When Edwards and her fellow captains, junior Nicole Thorley and sophomore Emry Wride, hashed out their most recent routine a little over a week ago, they figured they’d put together something the fans at Friday night’s game would enjoy.

“We want to make sure the crowd was going to be into it,” Thorley said. “We wanted to put in some tricks that people would like. But it was more of a relaxed routine for us that we could just have fun with.”

But by the time the last note of Ayo & Teo’s “Rolex” had played, the 18 members of the Cougarettes’ dance team had flipped onto the turf, and the school’s mascot, Cosmo, had pointed his finger into the air, Maxfield knew they’d struck gold.

“The crowd just went crazy,” she said. “Even during the game, I had a lot of people texting me, saying, ‘That was insane. Lit.’ The things they say.”

And just like that, a viral sensation was born.

Since Friday night, the Cougarettes’ routine has been share and retweeted tens of thousands of times on Twitter and Facebook. They’ve been featured on CBS and have been interviewed by Inside Edition and the Washington Post. They’ve been contacted by the song’s creators asking to collaborate on some future project.

Cosmo, the mascot, text messages the dancers whenever a celebrity retweets the routine.

“The hardest thing for us is him not getting recognition for the person that he is,” Maxfield said. “He gets it as the mascot.”

“It’s frustrating,” Thorley said.

“Some day everyone will know,” Maxfield said.

Here’s what the Cougarette’s will share about the man behind the mask: He is male, and a senior at the university. He is not a member of the dance team and, in fact, has no formal dance training in his background.

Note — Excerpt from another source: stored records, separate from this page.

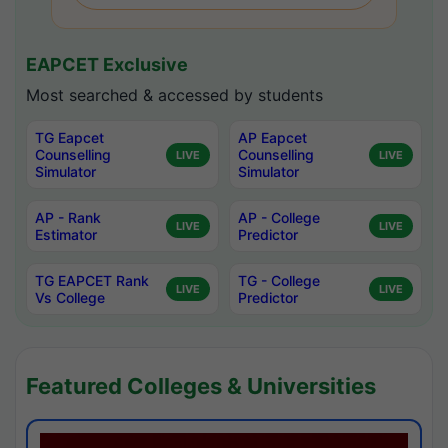
EAPCET Exclusive
Most searched & accessed by students
TG Eapcet
AP Eapcet
Counselling
Counselling
LIVE
LIVE
Simulator
Simulator
AP - Rank
AP - College
LIVE
LIVE
Estimator
Predictor
TG EAPCET Rank
TG - College
LIVE
LIVE
Vs College
Predictor
Featured Colleges & Universities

“He’s still a pretty good dancer,” Jodi said. “We wouldn’t let anybody dance with us that wasn’t able to keep up with the girls.”

The Cougarettes are pretty tough to keep up with. They’ve won 16 national dance championships in their history, most recently in 2016, and they have had plenty of success with their hip-hop performances at competitions.

“Do they really think that we don’t dance at BYU?” Edwards wondered with a laugh. “We have such a huge dancer department. It’s crazy that they think we’re not allowed to do this kind of stuff. It’s comical.”

This particular Cosmo is a long-time supporter of the dance program. He watches Cougarette’s routines and picks up moves here and there. A few years ago, he drove to Florida to watch them compete in the national tournament.

In Maxfield’s 28 years at BYU, she believes there have been maybe two or three Cosmos who have been asked to learn some choreography for performances, and only one who has been ever asked to learn a full routine. The Cougarettes called on their mascot last year for a performance, and knew they wanted to include him again this season.

When he arrived for his first rehearsal, Thorley said, “he was on point.”

“He knew the whole thing,” Edwards said.

“He’s never trained in dance,” Thorley said.

After two or three rehearsals in the week leading up to Friday’s game, Cosmo and the Cougarettes were ready to take the field.

“He was incredible,” Wride said with a smile. “What other school has a mascot that can do that?”